From The History Channel
Sixty-five years ago today, an American phenomenon went national. American Bandstand with “America’s Youngest Teenager,” Dick Clark at the helm, changed from a local Philadelphia show into a national, coast-to-coast hit sensation.
In the late 1950s, when television and rock and roll were new and when the biggest generation in American history was just about to enter its teens, it took a bit of originality to see the potential power in this now-obvious combination of television, rock and roll, and teenagers.
The man who saw that potential more clearly than any other was a 26-year-old Utica, New York, disc jockey named Dick Clark, who transformed himself and a local Philadelphia television program into two of the most culturally significant forces of the early rock-and-roll era. His iconic show, American Bandstand, began broadcasting nationally on August 5, 1957, beaming images of clean-cut, average teenagers dancing to the not-so-clean-cut Jerry Lee Lewis’ “Whole Lotta Shakin’ Goin’ On” to 67 ABC affiliates across the nation.

• • • • •

• [What you should do] List every number written in digits in the American Bandstand passage, in the order they appear. Use only the passage about American Bandstand.

• [Dataset content]

• • • • •

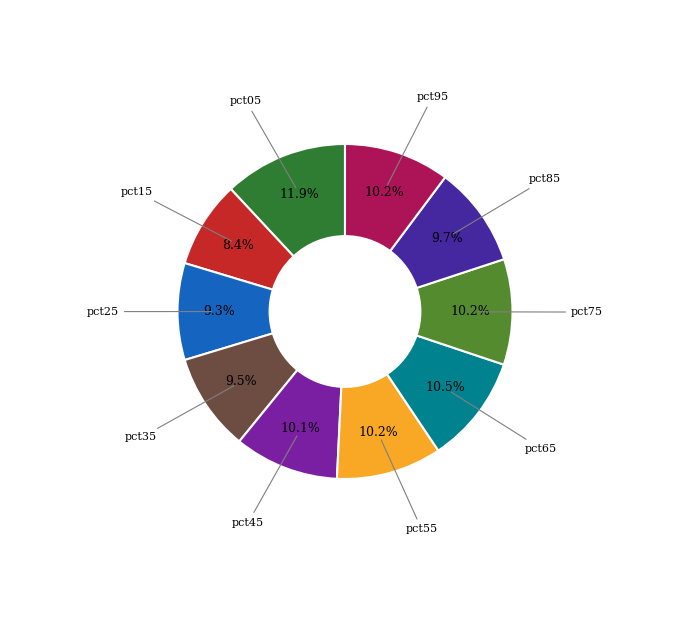

Is there a majority slice in this chart?

No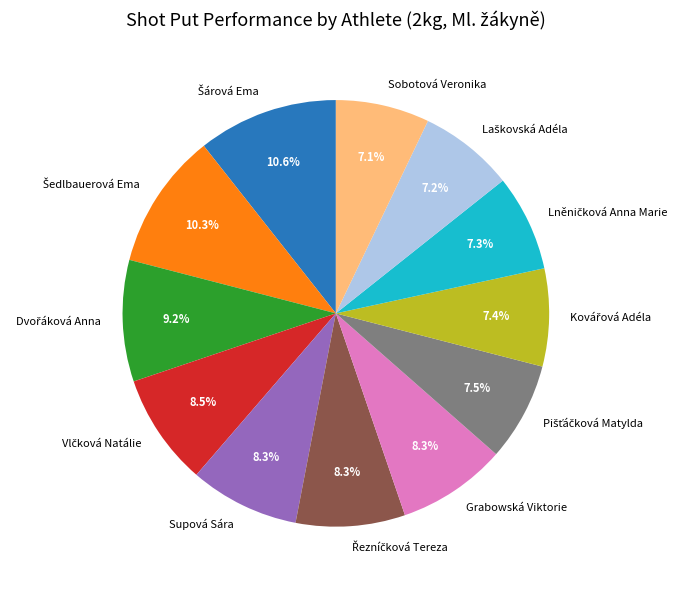

Is there a majority slice in this chart?

No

• • • • •

• [The completed task] 1950s, 26, 5, 1957, 67